Learn · Calibration
Bands you can size off.
Every /cohort response includes a calibrated_return_pct band alongside the raw retrieval quantiles. The calibration is split-conformal and is validated on held-out anchors, not claimed. The short version is below. The full methodology — including the nonconformity formula — lives at /learn/methodology.
The finding
Nearest-neighbor quantiles systematically under-cover. Neighbors are selected for shape similarity, not randomness, which compresses the empirical variance. On our own data:
| Band | Nominal | Raw empirical | Calibrated empirical |
|---|---|---|---|
| [p10, p90], 5d | 80% | ~68% | ~82% |
| [p10, p90], 10d | 80% | ~68% | ~80% |
| [p25, p75], 5d | 50% | ~40% | ~49% |
The calibrated bands are what /cohort returns in calibrated_return_pct.
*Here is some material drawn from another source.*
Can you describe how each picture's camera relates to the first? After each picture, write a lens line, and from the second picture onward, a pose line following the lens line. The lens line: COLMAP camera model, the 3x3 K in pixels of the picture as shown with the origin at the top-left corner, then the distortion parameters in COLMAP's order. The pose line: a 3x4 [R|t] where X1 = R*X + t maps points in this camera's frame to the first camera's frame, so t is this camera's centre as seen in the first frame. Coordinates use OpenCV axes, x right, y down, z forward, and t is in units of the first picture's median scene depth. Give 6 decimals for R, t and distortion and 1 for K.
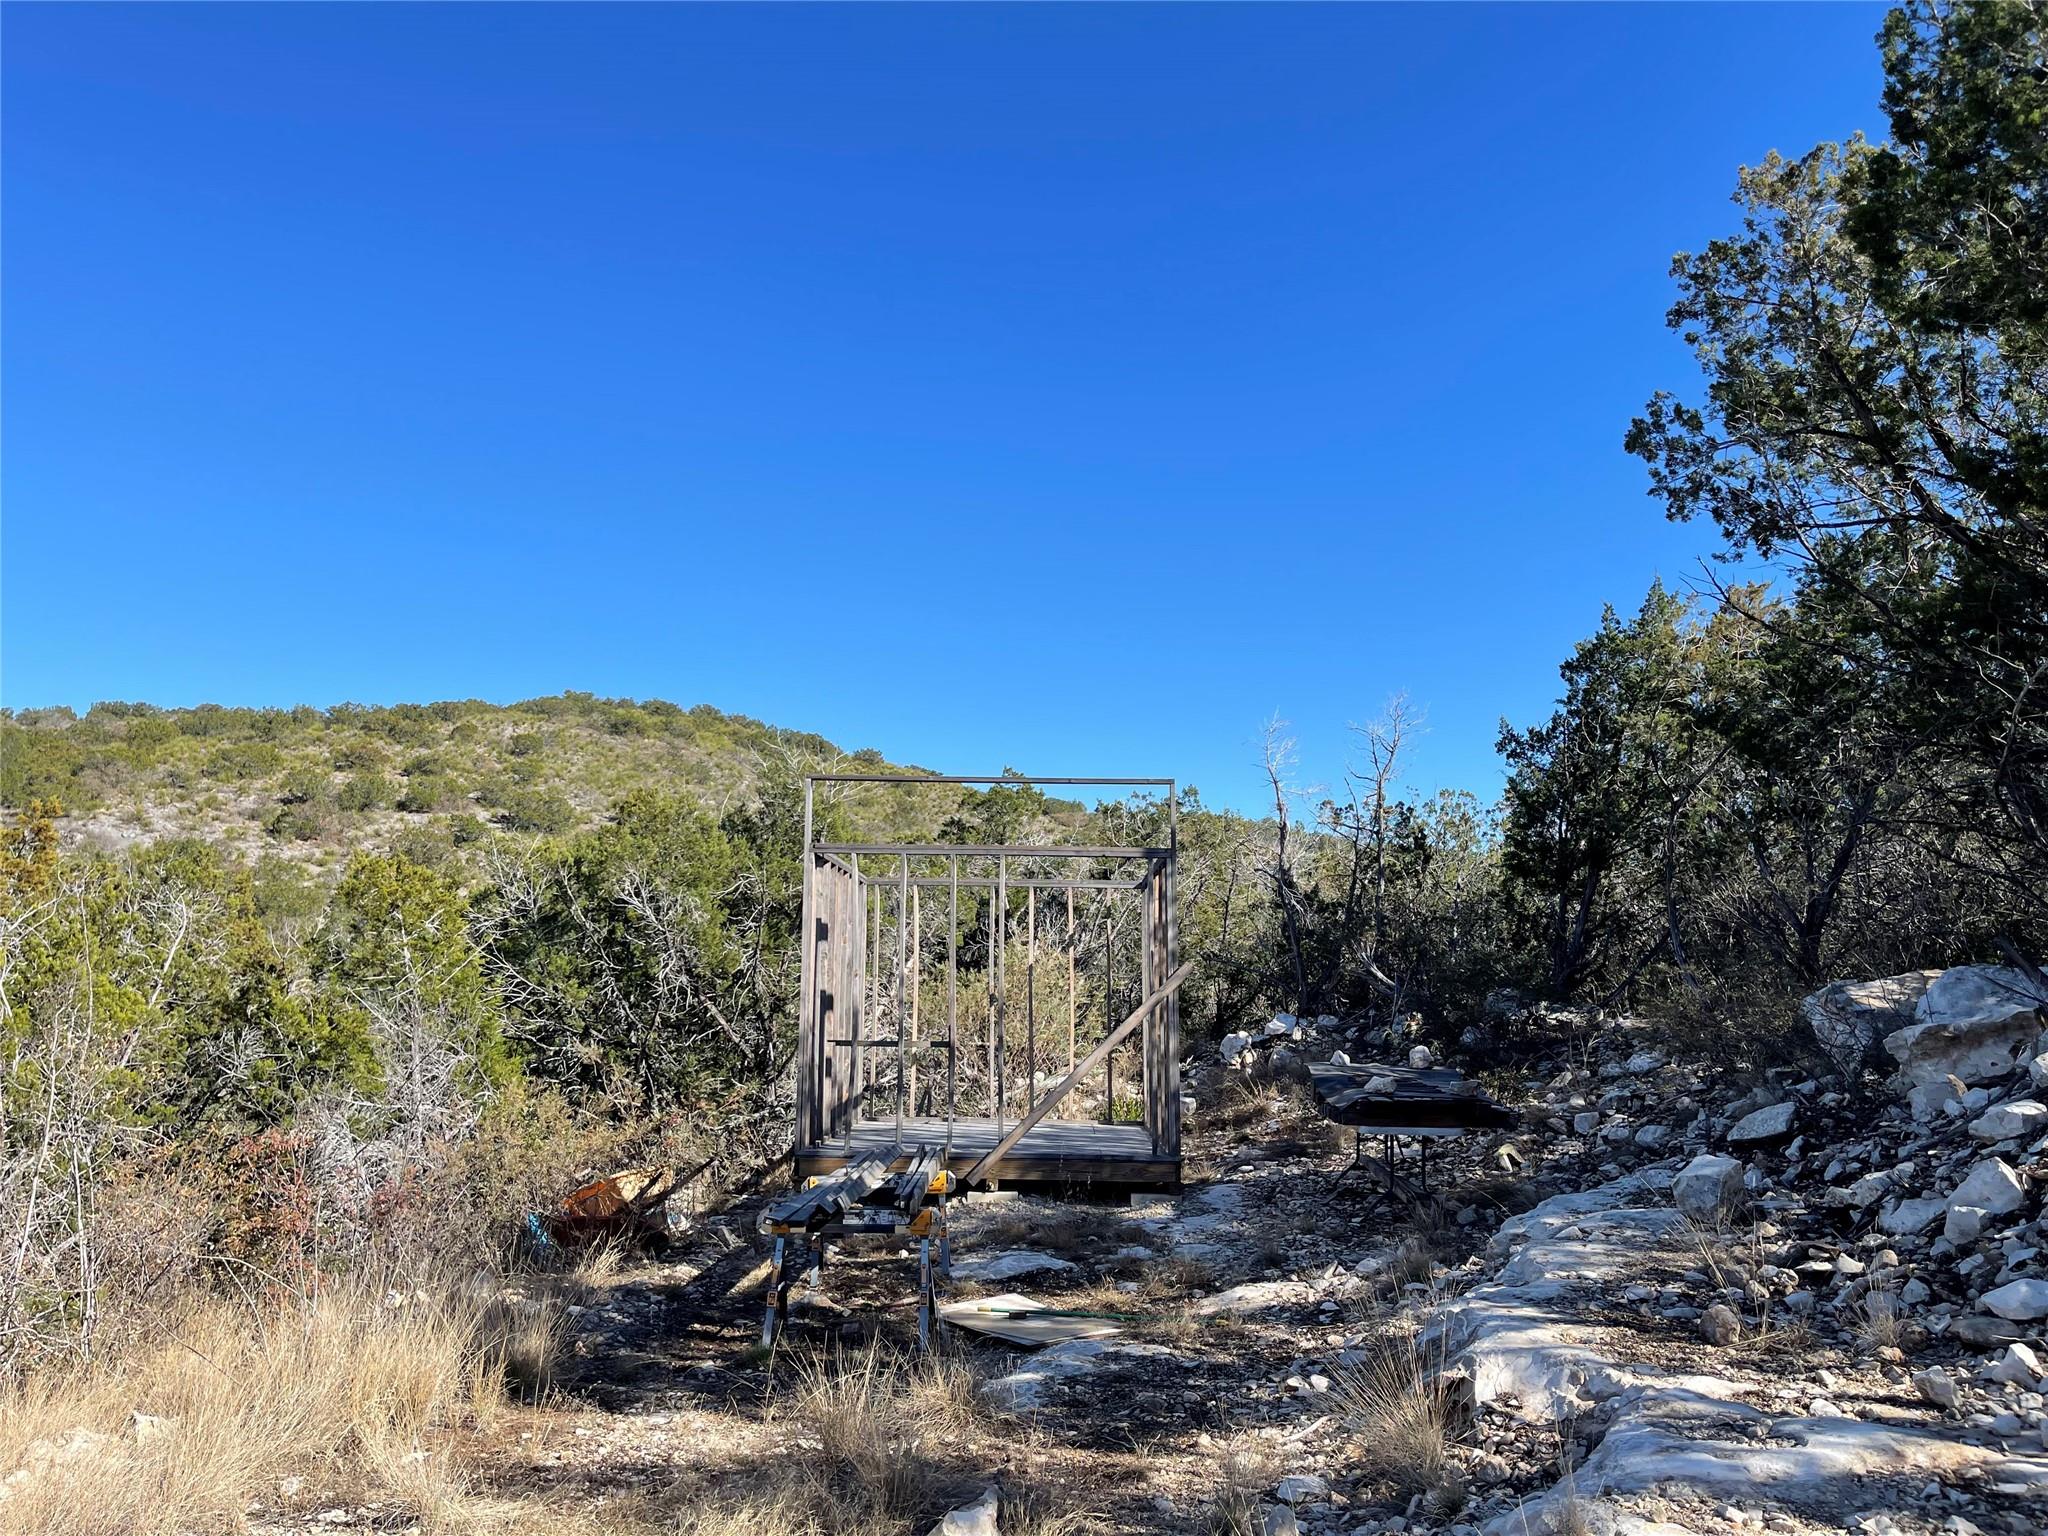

The raw bands stay available in return_pct because their medians are unbiased and useful for ranking cohorts against each other.
How an agent should consume this
- For sizing, stops, or any uncertainty claim: use
calibrated_return_pct. That’s the band whose nominal coverage we verified empirically. - For ranking cohorts: use raw
return_pct. Medians are unbiased and comparable across horizons; shrunk variance doesn’t corrupt relative ordering. - For derated confidence: the response’s
calibration.coverage_80_validatedfield is the actual empirical hit-rate on our held-out set. Use it directly if you need stricter coverage than nominal.
Honest limits
- — Conformal calibration assumes exchangeability. Extreme regime shifts can temporarily break coverage; we refit periodically.
- — Cohorts with n < 30 are too small for the band to be tight. Treat those as exploration, not signal.
- — Our calibration set doesn’t cover every tail event — VIX > 60 is under-represented. The band is honest within the training regime.